[Record extracts]

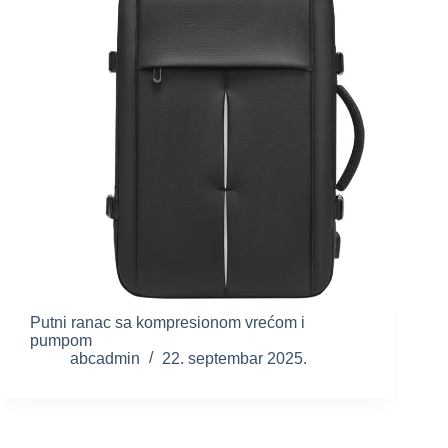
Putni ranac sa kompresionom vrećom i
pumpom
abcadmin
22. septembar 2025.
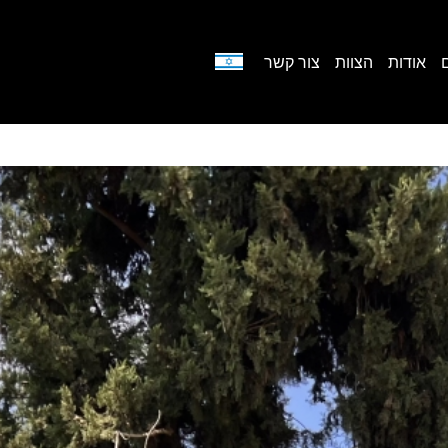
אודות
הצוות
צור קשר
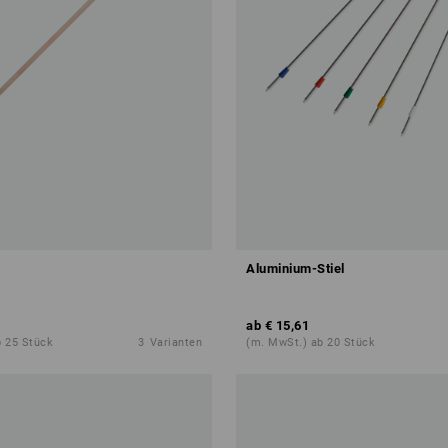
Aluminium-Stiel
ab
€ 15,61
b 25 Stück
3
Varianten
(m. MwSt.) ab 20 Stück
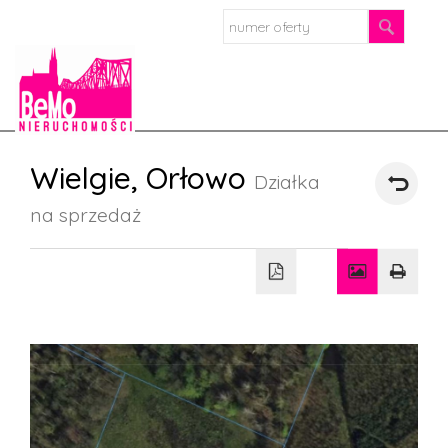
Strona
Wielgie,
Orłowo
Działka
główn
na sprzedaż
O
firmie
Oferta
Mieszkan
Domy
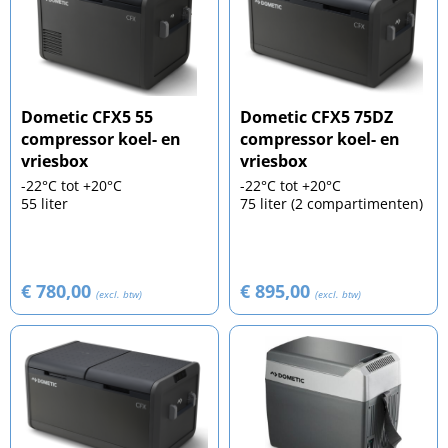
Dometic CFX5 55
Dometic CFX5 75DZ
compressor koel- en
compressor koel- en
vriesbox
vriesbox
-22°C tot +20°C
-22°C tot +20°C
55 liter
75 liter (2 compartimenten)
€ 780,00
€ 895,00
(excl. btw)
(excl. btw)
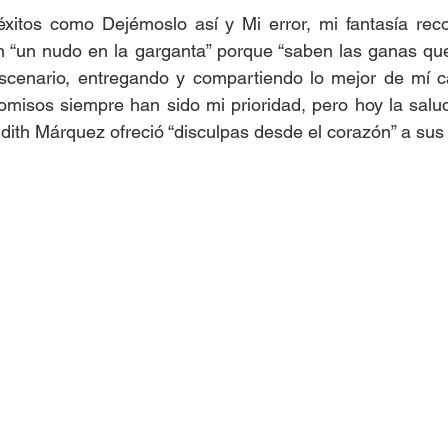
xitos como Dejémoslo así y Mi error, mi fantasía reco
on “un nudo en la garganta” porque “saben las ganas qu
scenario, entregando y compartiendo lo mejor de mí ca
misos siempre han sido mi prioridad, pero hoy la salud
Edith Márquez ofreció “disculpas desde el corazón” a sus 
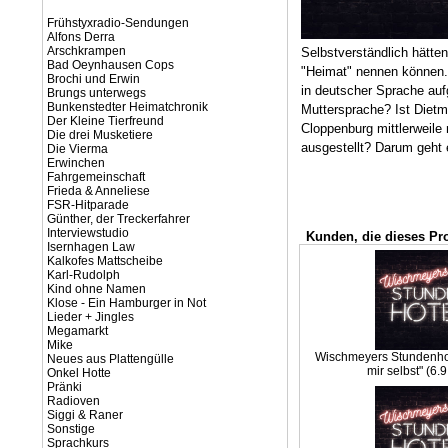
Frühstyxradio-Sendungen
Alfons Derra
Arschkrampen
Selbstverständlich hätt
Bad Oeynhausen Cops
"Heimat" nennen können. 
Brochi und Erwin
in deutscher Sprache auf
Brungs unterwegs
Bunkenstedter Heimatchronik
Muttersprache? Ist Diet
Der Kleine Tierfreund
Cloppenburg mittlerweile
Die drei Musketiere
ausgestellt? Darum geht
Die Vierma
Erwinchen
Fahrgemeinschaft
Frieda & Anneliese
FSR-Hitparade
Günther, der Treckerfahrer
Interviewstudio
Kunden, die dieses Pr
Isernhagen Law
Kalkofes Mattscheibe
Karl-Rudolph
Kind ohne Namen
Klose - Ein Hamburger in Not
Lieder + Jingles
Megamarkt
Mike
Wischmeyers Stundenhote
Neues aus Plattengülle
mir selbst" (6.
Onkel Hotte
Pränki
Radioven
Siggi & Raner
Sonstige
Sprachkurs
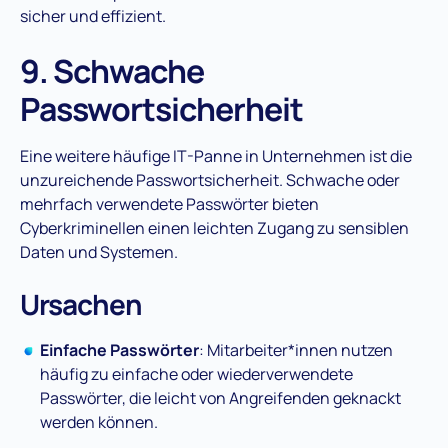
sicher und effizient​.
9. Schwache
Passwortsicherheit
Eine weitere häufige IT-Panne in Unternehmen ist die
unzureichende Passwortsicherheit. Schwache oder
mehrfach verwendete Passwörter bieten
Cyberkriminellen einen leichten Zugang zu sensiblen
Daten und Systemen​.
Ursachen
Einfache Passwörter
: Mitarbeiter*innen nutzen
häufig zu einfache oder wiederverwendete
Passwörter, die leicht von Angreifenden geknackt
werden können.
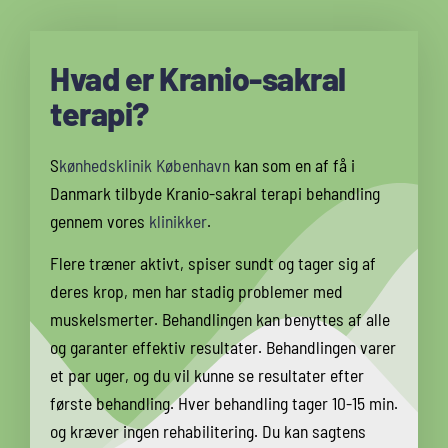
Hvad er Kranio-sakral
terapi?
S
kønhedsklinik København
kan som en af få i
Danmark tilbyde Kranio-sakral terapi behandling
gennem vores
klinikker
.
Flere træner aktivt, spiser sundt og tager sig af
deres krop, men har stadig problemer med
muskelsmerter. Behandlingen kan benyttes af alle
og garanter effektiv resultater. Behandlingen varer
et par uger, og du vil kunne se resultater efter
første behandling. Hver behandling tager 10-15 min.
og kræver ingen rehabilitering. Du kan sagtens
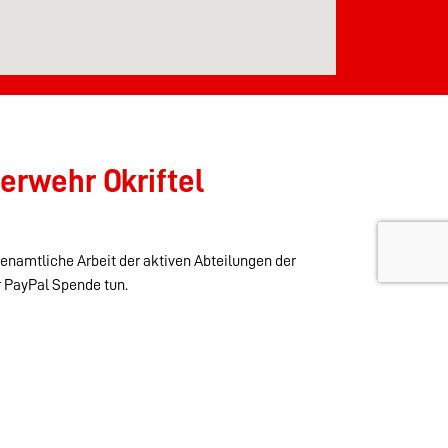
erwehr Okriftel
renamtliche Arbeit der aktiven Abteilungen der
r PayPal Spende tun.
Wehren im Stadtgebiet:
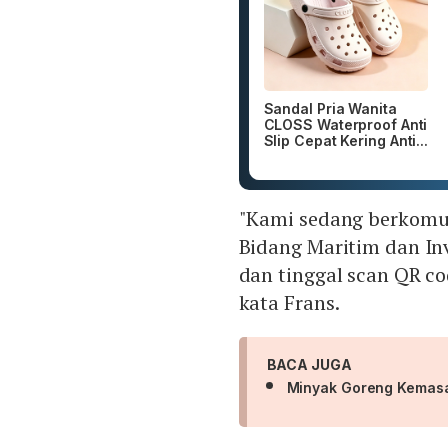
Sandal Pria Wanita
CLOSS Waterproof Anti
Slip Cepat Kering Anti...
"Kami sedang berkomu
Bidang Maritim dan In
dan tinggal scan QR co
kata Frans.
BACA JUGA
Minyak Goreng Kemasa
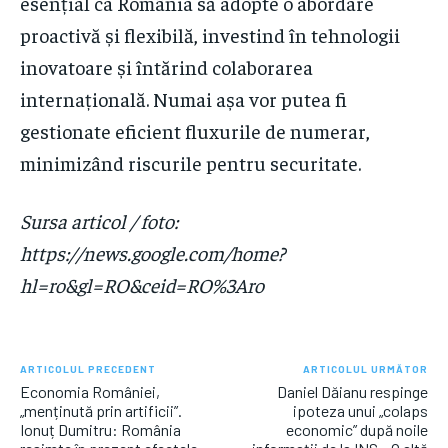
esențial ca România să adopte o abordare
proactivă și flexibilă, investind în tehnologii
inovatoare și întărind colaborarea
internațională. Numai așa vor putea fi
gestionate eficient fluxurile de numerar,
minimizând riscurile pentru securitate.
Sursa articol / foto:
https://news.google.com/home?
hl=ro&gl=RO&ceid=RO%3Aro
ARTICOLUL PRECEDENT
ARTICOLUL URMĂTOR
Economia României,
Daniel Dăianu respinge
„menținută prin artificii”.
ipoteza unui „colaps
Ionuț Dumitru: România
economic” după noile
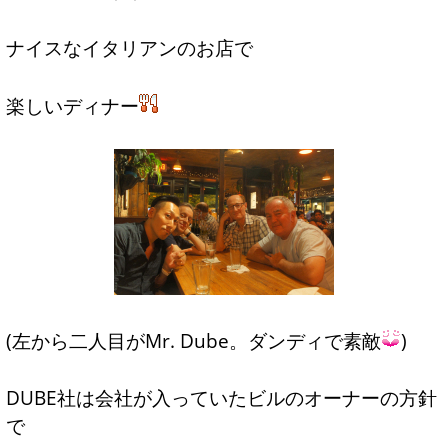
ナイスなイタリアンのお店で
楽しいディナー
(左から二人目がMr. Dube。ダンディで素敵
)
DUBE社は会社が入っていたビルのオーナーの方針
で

[/Record extracts]

§ Exercise: Within the records, tally every line that contains the word "Passwörter". Only the resulting number should be given.

§ Reply: 3